# [Required work]
1 - Rewrite the missing-in-action record from "Country of Loss: Laos" up to and including "throughout Southeast Asia.", putting "Indochina" in place of "Southeast Asia".
2 - Translate this sentence from the missing-in-action record into Spanish: "The other two indigenous team members were slightly wounded."

# [Excerpted passage]
Date of Birth: 25 April 1947 (Oconto Falls WI) 

Home City of Record: El Paso TX 

Date of Loss: 31 July 1969

Country of Loss: Laos Loss Coordinates: 162700N 1065200E (YD003191)

Status (in 1973): Missing In Action Category: 2 Aircraft/Vehicle/Ground: Ground

Other Personnel In Incident: Dennis P. Neal (missing)

SYNOPSIS:
   In Vietnam, SP4 Michael P. Burns and Capt. Dennis P. Neal were assigned through the 5th Special Forces to MACV-SOG (Military Assistance Command, Vietnam Studies and Observation Group). MACV-SOG was a joint service high command unconventional warfare task force engaged in highly classified operations throughout Southeast Asia.
  The 5th Special Forces channeled personnel into MACV-SOG (although it was not a Special Forces group) through Special Operations Augmentation (SOA), which provided their "cover" while under secret orders to MACV-SOG. The teams performed deep penetration missions of strategic reconnaissance and interdiction which were called, depending on the time frame, "Shining Brass" or "Prairie Fire" missions.
  On July 31, 1969,Capt. Neal was the team leader on a reconnaissance mission with a six-man patrol just inside Laos due west of the South Vietnam city of Hue. The team had completed its mission andwere awaiting extraction along with 4 indigenous team members. It was at this time that oneof the indigenous opened fire on 5 enemy personnel trying to crawl up to their position. The enemy signalled and the result was heavy enemy fire, including B40 rocket and machine gunfire. A B40 rocket hit their position, killing Capt. Neal and SP4 Burns and two of the four indigenous. The other two indigenous team members were slightly wounded. Neal had been wounded in the chest. Burns was also severely wounded in the head by the same B-40 rocket blast, and was last seen lying on his back, possibly dead, by Pan and Comen, the surviving commandos.

# [Dataset records]
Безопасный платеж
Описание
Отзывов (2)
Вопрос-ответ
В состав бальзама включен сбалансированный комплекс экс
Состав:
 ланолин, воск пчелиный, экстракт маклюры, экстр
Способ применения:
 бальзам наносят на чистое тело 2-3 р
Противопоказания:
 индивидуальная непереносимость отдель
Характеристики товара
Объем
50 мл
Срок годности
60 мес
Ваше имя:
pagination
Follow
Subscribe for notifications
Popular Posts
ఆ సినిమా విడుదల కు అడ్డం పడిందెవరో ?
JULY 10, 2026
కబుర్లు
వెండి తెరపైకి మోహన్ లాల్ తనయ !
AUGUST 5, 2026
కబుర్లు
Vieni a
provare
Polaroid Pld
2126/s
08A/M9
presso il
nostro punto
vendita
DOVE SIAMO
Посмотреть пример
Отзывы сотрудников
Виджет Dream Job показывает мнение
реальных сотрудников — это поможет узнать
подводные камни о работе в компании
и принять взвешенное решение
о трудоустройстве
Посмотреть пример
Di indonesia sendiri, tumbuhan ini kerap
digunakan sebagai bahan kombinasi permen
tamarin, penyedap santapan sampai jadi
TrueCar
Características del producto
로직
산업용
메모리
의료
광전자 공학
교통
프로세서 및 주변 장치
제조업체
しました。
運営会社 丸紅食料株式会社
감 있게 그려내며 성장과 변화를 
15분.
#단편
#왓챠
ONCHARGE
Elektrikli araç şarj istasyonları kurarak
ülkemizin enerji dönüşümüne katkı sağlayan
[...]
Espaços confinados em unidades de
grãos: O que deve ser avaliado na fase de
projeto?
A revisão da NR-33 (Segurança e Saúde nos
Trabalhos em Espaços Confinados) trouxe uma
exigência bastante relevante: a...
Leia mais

# [Answers to the exercise]
1 -
Country of Loss: Laos Loss Coordinates: 162700N 1065200E (YD003191)

Status (in 1973): Missing In Action Category: 2 Aircraft/Vehicle/Ground: Ground

Other Personnel In Incident: Dennis P. Neal (missing)

SYNOPSIS:
   In Vietnam, SP4 Michael P. Burns and Capt. Dennis P. Neal were assigned through the 5th Special Forces to MACV-SOG (Military Assistance Command, Vietnam Studies and Observation Group). MACV-SOG was a joint service high command unconventional warfare task force engaged in highly classified operations throughout Indochina.

2 - Los otros dos miembros indígenas del equipo resultaron levemente heridos.